As the saying goes, "the juice rarely justifies the squeeze."

Work With What We've Got

Since the release of the NetSuite AI Connector, my approach to NetSuite AI has been simple:

Don't build around NetSuite. Don't build on top of NetSuite. Build with NetSuite.

For CFO-level analysis, the formula is already available:

  • The AI Connector for governed, secure data access
  • A leading LLM for reasoning
  • A library of high-quality prompts for structure, accuracy, and repeatability

That's it.

No lock-in. No middleware vendor. No proprietary "NetSuite-trained" claims.
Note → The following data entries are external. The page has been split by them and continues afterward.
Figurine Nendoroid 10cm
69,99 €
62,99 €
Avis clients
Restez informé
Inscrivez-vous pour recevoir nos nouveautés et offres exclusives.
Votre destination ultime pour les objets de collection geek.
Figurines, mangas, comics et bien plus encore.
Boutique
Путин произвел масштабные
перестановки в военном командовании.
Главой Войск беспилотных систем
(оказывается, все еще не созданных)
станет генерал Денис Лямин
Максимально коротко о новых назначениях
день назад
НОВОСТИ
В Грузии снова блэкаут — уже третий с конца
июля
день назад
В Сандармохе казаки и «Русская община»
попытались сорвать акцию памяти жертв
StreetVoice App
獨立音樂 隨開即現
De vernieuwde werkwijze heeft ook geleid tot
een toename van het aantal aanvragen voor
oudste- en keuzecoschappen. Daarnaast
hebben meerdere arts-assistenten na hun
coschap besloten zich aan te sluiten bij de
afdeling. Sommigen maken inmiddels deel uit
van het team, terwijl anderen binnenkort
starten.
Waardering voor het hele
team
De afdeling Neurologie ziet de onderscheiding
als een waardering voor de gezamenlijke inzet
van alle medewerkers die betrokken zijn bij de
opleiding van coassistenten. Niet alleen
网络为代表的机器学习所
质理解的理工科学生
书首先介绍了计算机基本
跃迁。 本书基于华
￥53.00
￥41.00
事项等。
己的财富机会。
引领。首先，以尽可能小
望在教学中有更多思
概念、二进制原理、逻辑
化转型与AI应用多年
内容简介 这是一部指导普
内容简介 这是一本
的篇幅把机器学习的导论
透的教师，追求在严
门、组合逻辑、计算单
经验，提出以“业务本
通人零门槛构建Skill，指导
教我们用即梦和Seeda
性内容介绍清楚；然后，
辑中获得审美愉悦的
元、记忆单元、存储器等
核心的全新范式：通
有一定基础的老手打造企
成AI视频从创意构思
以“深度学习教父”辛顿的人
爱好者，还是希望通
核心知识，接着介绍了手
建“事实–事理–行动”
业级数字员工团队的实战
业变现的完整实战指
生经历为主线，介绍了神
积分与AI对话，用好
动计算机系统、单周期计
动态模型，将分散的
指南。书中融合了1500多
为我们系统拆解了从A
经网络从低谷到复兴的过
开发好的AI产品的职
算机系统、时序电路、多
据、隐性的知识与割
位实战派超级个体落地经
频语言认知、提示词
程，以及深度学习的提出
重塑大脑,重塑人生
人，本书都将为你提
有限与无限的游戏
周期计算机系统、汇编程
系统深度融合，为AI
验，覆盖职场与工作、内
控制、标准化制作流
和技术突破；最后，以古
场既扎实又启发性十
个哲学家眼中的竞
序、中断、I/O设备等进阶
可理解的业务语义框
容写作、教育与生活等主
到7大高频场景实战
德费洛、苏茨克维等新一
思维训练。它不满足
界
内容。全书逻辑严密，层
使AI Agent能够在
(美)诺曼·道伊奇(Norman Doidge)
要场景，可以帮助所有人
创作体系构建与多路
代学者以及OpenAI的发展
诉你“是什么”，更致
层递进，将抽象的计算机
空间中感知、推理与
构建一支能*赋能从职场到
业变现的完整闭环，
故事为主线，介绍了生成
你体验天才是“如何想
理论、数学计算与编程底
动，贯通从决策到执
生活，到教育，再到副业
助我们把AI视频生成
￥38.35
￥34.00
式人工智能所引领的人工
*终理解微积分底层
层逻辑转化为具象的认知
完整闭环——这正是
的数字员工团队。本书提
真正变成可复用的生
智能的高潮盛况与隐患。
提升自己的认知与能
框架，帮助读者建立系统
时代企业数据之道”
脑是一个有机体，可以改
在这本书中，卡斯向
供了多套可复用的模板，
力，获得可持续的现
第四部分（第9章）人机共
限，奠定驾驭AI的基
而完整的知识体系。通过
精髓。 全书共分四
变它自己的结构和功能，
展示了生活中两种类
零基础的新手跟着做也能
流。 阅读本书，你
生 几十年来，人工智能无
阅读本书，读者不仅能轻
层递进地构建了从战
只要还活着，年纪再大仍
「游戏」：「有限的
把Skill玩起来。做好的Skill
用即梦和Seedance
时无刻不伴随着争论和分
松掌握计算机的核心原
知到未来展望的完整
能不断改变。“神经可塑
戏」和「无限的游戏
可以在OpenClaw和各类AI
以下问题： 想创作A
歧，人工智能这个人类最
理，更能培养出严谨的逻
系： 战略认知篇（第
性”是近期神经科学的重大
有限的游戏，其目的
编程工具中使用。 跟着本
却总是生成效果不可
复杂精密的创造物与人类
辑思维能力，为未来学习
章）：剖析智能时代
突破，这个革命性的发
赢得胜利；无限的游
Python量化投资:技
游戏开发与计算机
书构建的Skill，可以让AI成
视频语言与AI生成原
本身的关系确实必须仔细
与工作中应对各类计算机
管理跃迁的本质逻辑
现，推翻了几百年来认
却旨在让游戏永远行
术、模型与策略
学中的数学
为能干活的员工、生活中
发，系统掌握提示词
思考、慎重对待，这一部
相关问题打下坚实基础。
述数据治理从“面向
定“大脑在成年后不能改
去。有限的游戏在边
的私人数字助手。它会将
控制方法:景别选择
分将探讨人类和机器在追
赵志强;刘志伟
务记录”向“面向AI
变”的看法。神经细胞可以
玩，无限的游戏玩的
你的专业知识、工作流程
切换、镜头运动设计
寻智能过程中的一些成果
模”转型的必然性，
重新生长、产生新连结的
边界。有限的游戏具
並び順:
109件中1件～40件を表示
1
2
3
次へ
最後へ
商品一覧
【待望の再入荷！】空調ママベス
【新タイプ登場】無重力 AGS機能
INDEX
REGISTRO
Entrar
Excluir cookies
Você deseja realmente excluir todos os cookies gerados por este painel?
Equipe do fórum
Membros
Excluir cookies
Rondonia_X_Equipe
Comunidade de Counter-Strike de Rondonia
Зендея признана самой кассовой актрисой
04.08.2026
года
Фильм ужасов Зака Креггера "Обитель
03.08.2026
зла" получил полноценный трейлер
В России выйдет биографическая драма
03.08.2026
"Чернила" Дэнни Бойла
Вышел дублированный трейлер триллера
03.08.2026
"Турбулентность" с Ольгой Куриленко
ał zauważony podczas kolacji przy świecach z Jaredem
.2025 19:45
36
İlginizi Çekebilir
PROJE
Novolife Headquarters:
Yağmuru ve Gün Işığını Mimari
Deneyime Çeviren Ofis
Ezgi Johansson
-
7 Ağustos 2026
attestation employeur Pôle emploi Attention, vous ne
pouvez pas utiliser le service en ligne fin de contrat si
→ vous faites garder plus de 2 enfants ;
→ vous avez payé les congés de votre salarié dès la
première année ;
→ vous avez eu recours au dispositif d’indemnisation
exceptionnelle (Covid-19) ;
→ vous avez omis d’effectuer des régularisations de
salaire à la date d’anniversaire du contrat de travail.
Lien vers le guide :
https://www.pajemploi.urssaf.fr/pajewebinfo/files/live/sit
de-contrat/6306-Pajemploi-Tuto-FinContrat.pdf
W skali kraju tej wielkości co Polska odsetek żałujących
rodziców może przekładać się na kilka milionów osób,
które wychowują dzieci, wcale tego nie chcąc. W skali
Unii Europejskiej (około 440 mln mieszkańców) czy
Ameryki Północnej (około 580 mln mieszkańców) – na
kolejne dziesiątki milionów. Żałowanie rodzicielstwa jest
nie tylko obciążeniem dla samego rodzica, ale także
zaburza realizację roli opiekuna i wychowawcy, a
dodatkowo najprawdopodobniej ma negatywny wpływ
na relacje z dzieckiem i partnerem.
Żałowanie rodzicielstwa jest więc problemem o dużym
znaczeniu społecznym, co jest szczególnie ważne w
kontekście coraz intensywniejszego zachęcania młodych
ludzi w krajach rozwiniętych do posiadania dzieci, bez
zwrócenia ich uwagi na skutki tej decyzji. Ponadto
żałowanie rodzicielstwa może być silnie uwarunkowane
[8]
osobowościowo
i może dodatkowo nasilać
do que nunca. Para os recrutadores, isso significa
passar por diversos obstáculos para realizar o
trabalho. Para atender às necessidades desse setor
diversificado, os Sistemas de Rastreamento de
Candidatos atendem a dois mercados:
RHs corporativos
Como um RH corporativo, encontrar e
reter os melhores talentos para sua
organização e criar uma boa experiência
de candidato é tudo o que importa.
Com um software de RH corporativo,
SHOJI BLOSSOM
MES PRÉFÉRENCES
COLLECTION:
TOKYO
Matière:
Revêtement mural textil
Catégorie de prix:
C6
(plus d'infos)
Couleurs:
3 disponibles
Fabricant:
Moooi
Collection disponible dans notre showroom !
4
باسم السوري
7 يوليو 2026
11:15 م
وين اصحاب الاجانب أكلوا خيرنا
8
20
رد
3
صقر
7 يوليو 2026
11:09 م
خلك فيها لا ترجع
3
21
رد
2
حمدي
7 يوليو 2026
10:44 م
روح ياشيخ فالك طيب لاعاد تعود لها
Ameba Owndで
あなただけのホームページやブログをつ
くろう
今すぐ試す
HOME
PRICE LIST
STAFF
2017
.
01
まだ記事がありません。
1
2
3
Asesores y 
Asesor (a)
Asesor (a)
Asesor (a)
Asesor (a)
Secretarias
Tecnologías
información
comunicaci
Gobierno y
Just clean, transparent AI prompts that anyone can run.

Wrapping Up

NetSuite has already given us a secure, future-proof foundation for AI. And that foundation gives you something far more valuable than any third-party platform:

Freedom.

Freedom to evolve with the models. Freedom to design your own workflows. Freedom to avoid lock-in and infrastructure risks you don't need.

So before you invest in an AI-for-NetSuite platform, ask yourself:

  • Does this give me capabilities I cannot already achieve through the AI Connector?
  • Or am I outsourcing something that prompt design and disciplined retrieval already solve?

NetSuite's AI advantage won't hinge on external platforms. It will be realized by organizations that fully leverage the native tools the platform already delivers.